Price When Reviewed: £649.99 CoolScan IV ED; £1,299.99 Super CoolScan 400 ED
Price comparison from , and manufacturers
The new CoolScan IV ED (also called LS-40) and Super CoolScan 4000 ED (LS-4000) replace the CoolScan III/LS-30 and CoolScan 2000/LS-2000 respectively. List prices are £30 and £100 higher respectively, but resolution, quality, optics, speed and software are much improved. The Digital ICE hardware dust removal system has been extended into the new Digital ICE Cubed suite, with routines for noise reduction and restoring faded film.
CoolScan IV and the CoolScan 4000 are similar in looks. The real difference is inside: CoolScan IV has a maximum resolution of 2,900dpi (LS-2000 had 2,700), a dynamic range of 3.6 and the choice of 8- or 12-bits per channel output. The CoolScan 4000 has a maximum res of 4,000dpi, a very high dynamic range of 4.2 and a choice of 8 or 14 bits per channel. Output can be greyscale or ICC-profiled RGB or CMYK colour.
The black dust cover on the front panel slides down to reveal the interchangeable film adaptors. The manual adaptor takes either a single 35mm mounted slide or a six-frame film strip holder. This can be replaced with the powered 35mm six-frame film loader, which allows batch scanning. An APS (IX-240) film cassette loader is optional.

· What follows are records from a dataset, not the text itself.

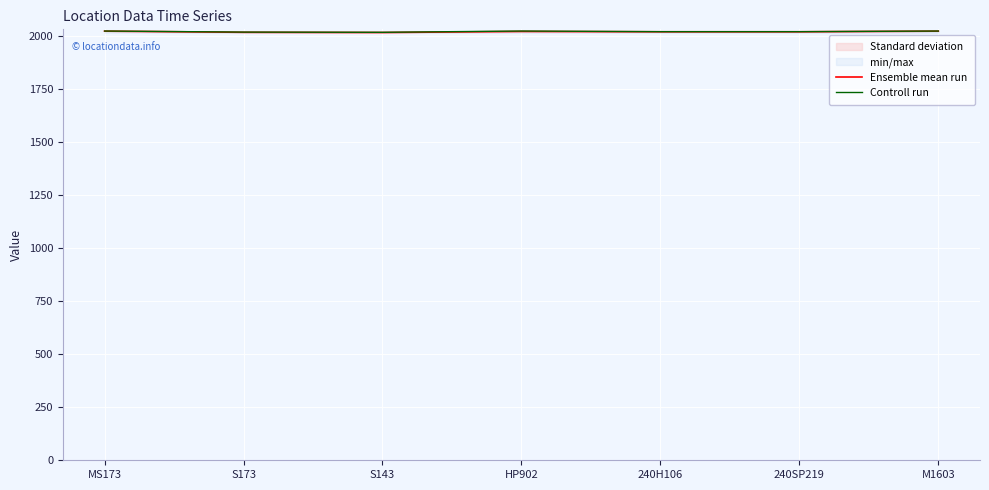

How many data points in Controll run are less than 2019?

2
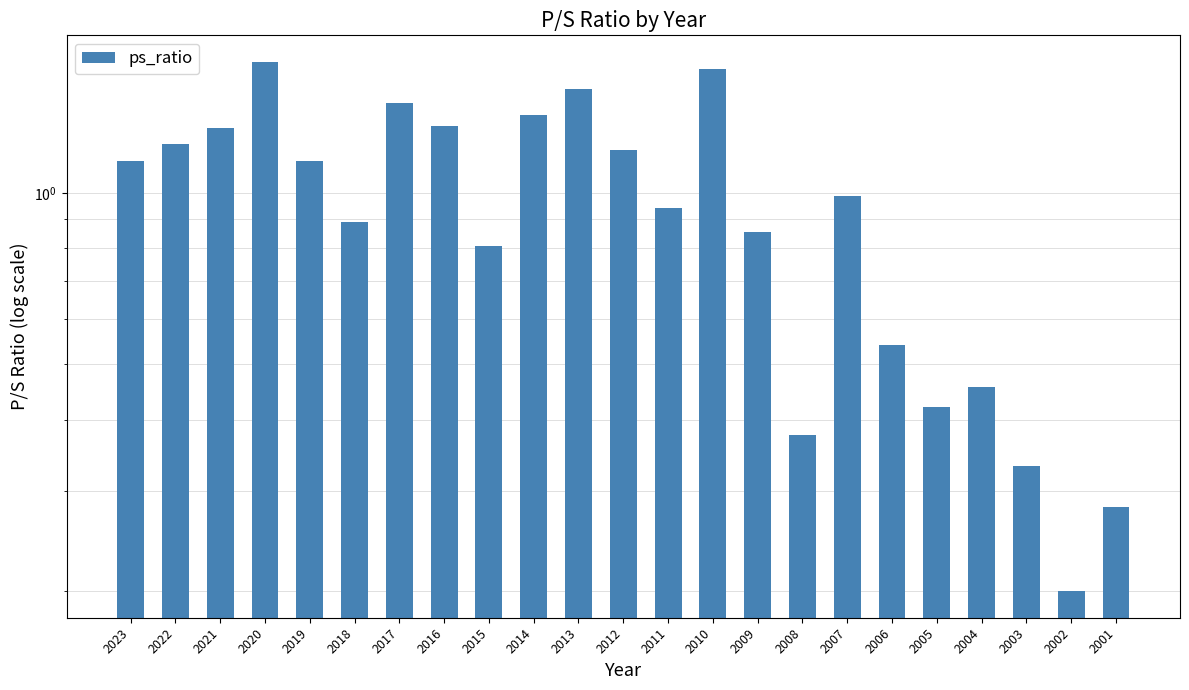

What is the sum of all values?

22.1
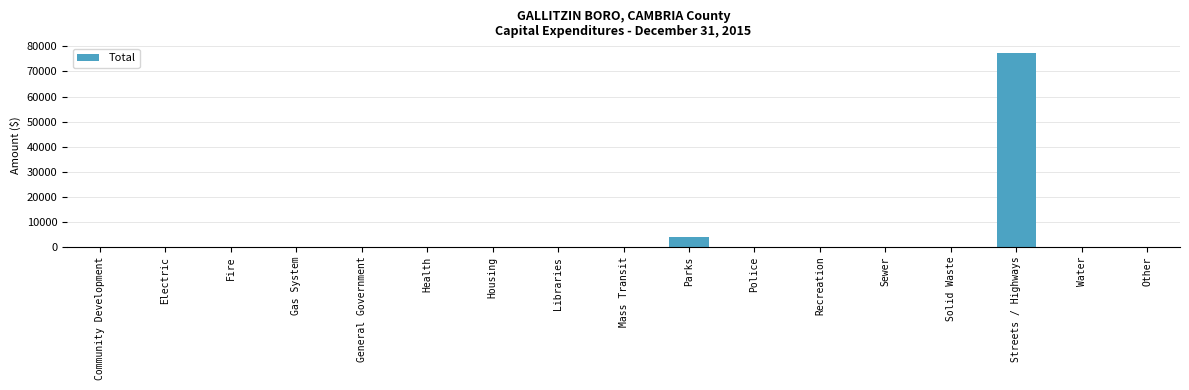

Which has a higher value, Police or Parks?

Parks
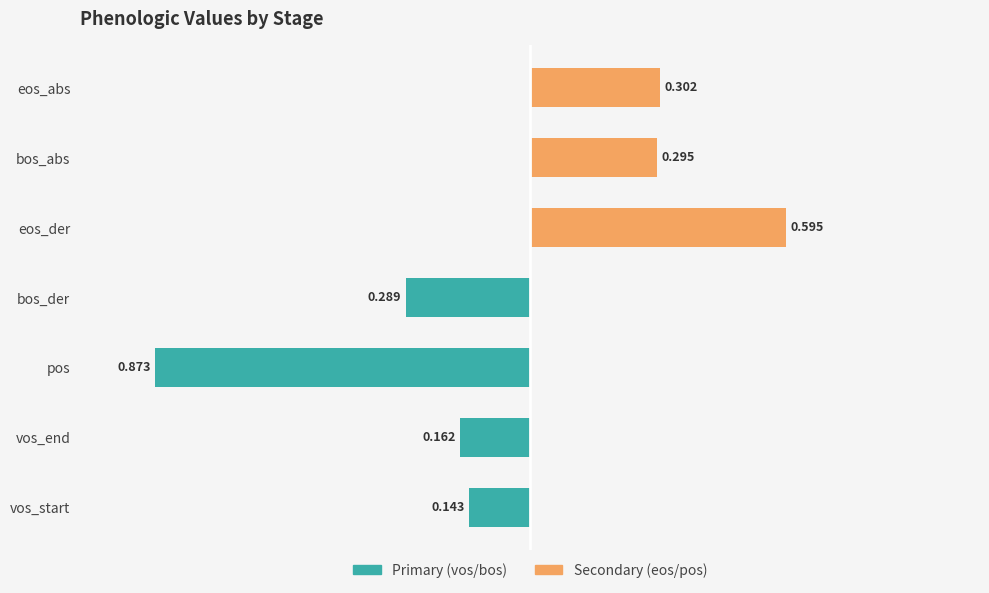

Are the bars grouped side by side (vs. stacked)?

Yes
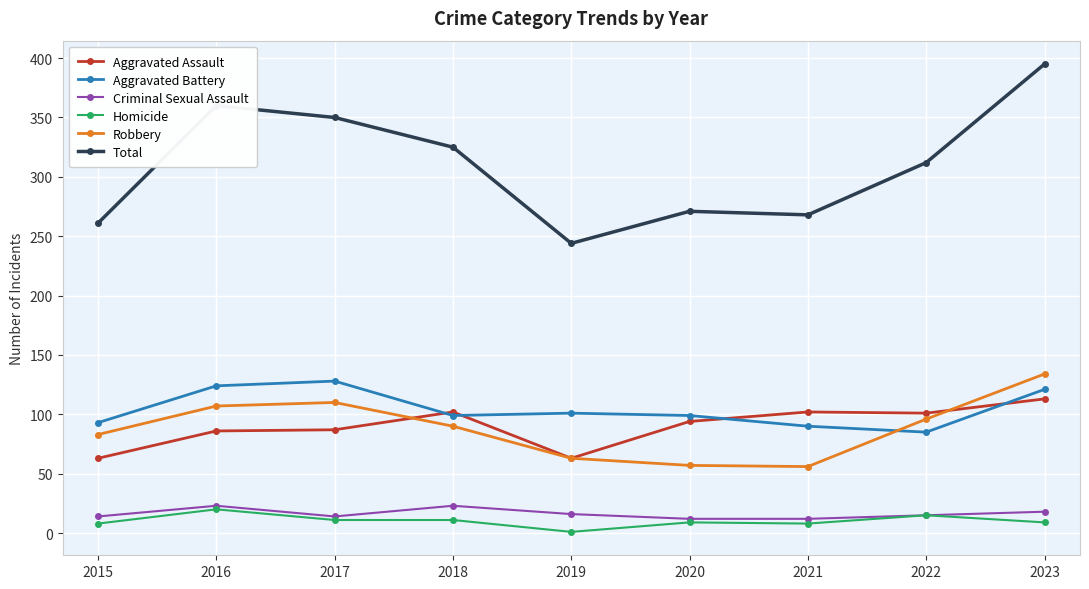

At which category does the chart reach its minimum across all series?

2019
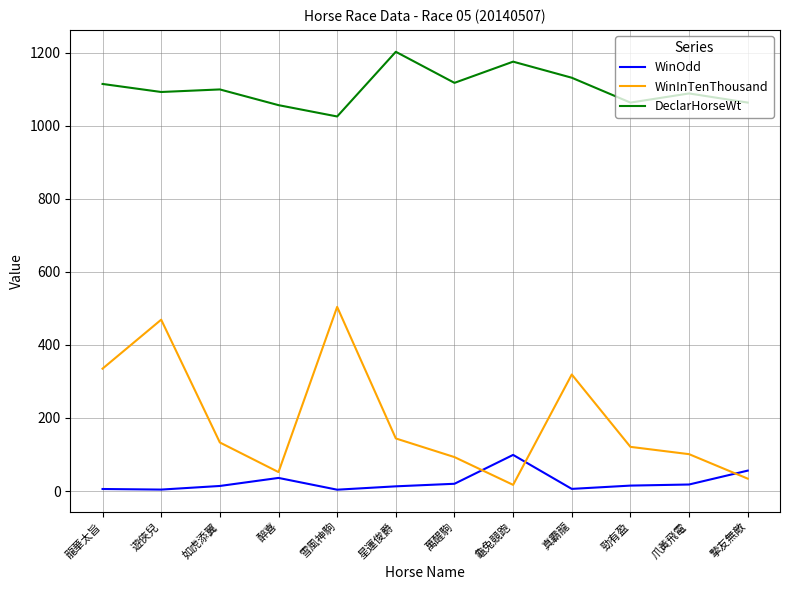

The value of WinInTenThousand at 真霸龍 is 319.0. True or false?

True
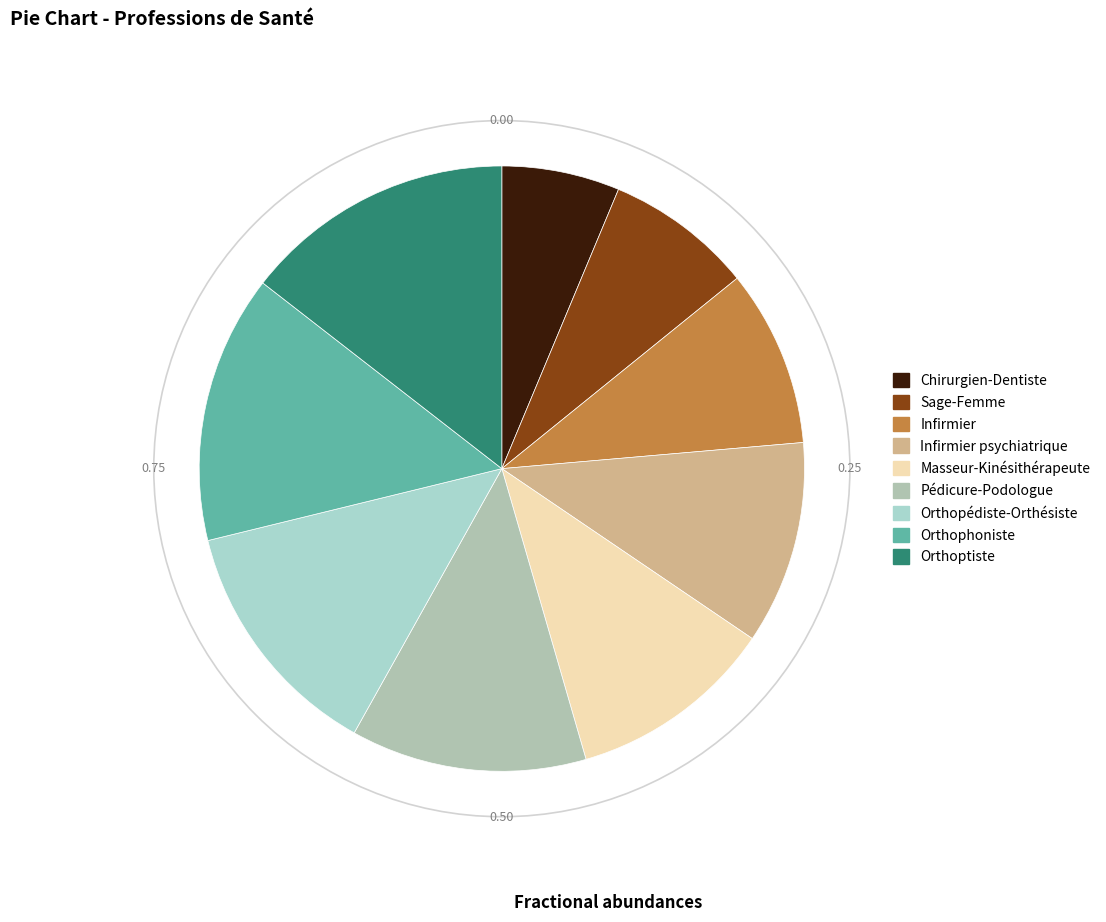

Count the number of slices in the pie.

9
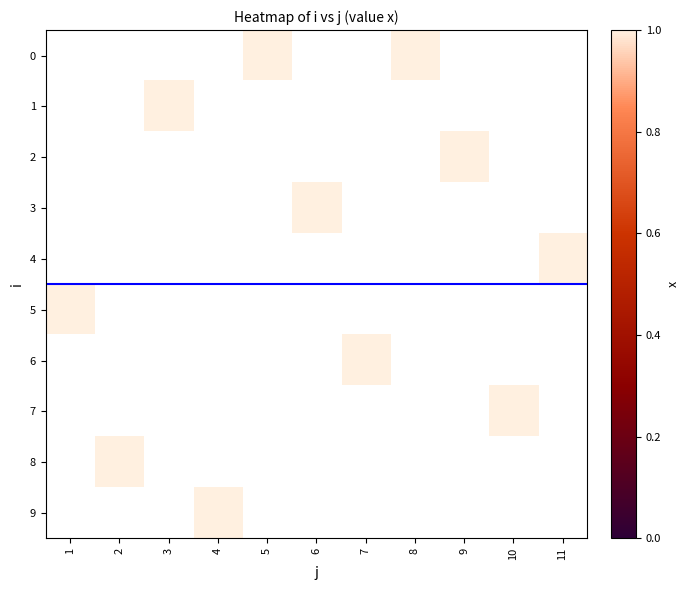

Which label corresponds to the smallest value in the chart?

5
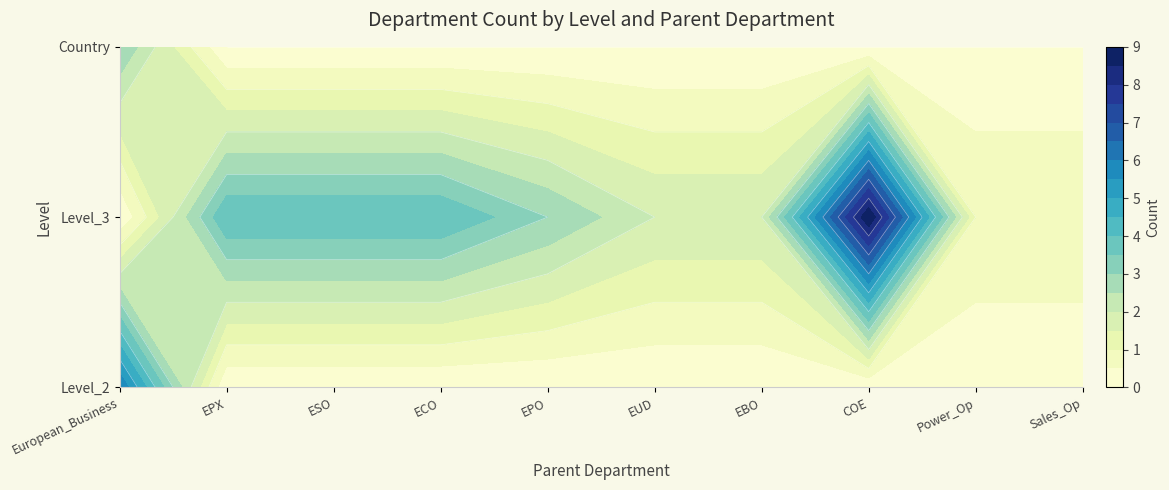

What is the difference between the highest and lowest values at ECO_-_Europe_Commercial_Operation?

4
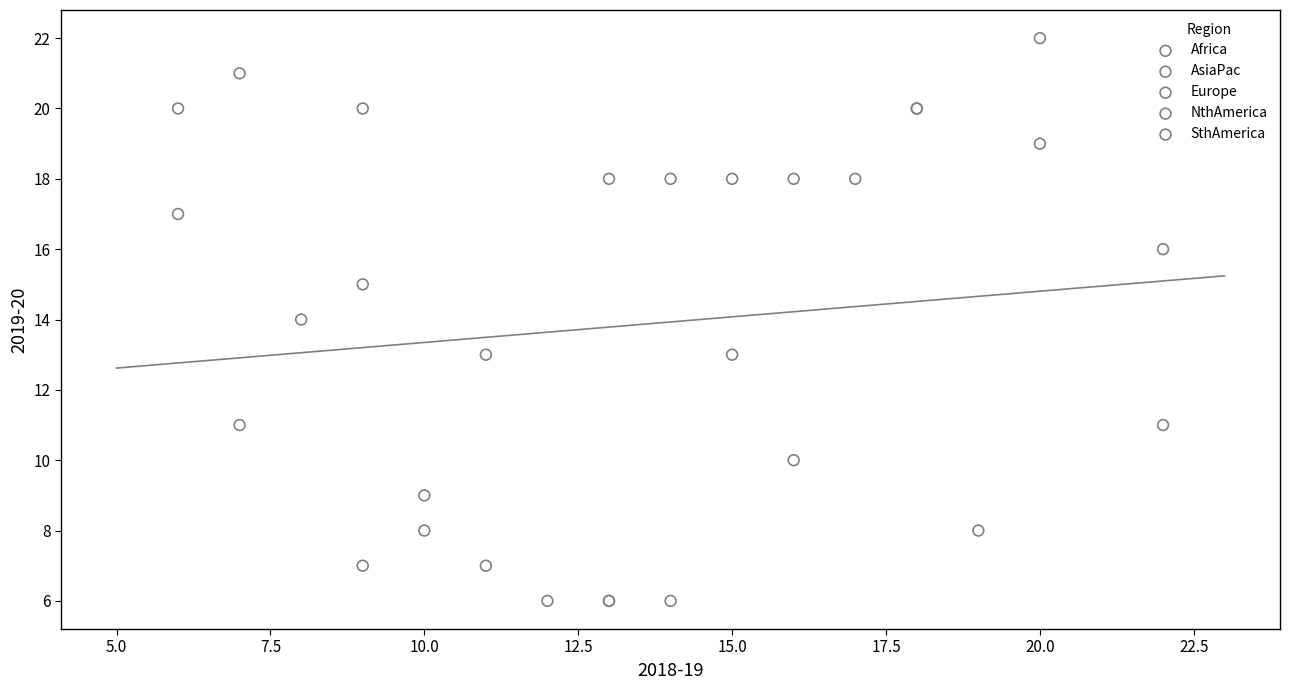

Which series has the widest spread of Y values?

SthAmerica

Extra-cost options, for LS-4000 only, are a rear loader for uncut 35mm films with up to 40 frames and a feeder for 50 slides.
SCSI has been dropped in favour of a USB interface for CoolScan IV and IEEE 1394 (FireWire) for CoolScan 4000. The 4000 is bundled with an Adaptec FireWire PCI card for FireWire-free PCs and beige G3 Macs.
The new Nikon Scan 3 software runs as a standalone application but can also be called from Photoshop’s file import menu (Photoshop 5.0 LE and FotoStation album software are bundled).
The heavily revised user interface is a vast improvement on the old v.2.5. The main preview window can now be scaled to fit your screen. New tabbed ‘natural’ and ‘processed’ previews let you compare the raw scan with the effects of automatic and manual editing. A big new floating Tool Palette with tear-off re-positionable palettes is a welcome improvement on the old drawer metaphor. Tool settings can be saved individually or collectively and applied to other images.
Tools include a new Lightness/Chroma/Hue editor in addition to the RGB and CMYK Curves/Histogram editor. The Hue editor is fiddly but effective for adjusting selective colours. The preferences menu is also re-organized with understandable colour profile selection and lots of previewing options.
Minolta and Canon license Digital ICE dust removal for some models, but only the new Nikons have the new ICE Cubed suite, which adds Digital GEM and ROC.
ICE (Image Correction & Enhancement) compares the film’s transmission of infra-red light from the scanner’s LEDs with the visible RGB image. Any difference is due to surface defects that are then subtracted in software. This is the best dust-buster I’ve ever used. GEM (Grain Equalization & Management) is very effective at reducing the amplified noise that looks like film grain on many 35mm CCD scanners.
ROC (Reconstruction of Colour) automatically enhances old films that have faded or developed colour casts beyond the range of autoexposure or manual corrections. I got fantastic results from some grotty 25-plus year old pos and neg colour films as well as more recent under and over-exposed images. The only disappointment is that Digital ICE won’t work at all with monochrome films.
Output file formats include TIFF, JPEG, BMP and the new Nikon native NEF, also output by Nikon’s D1 digital camera. NEF preserves raw image information so images can be re-opened in Nikon Scan 3 and altered without losing quality.
The CoolScan IV and CoolScan 4000 put Nikon back at the top of the 35mm scanner tree and Digital ICE Cubed technology turns both CoolScans into world-beaters.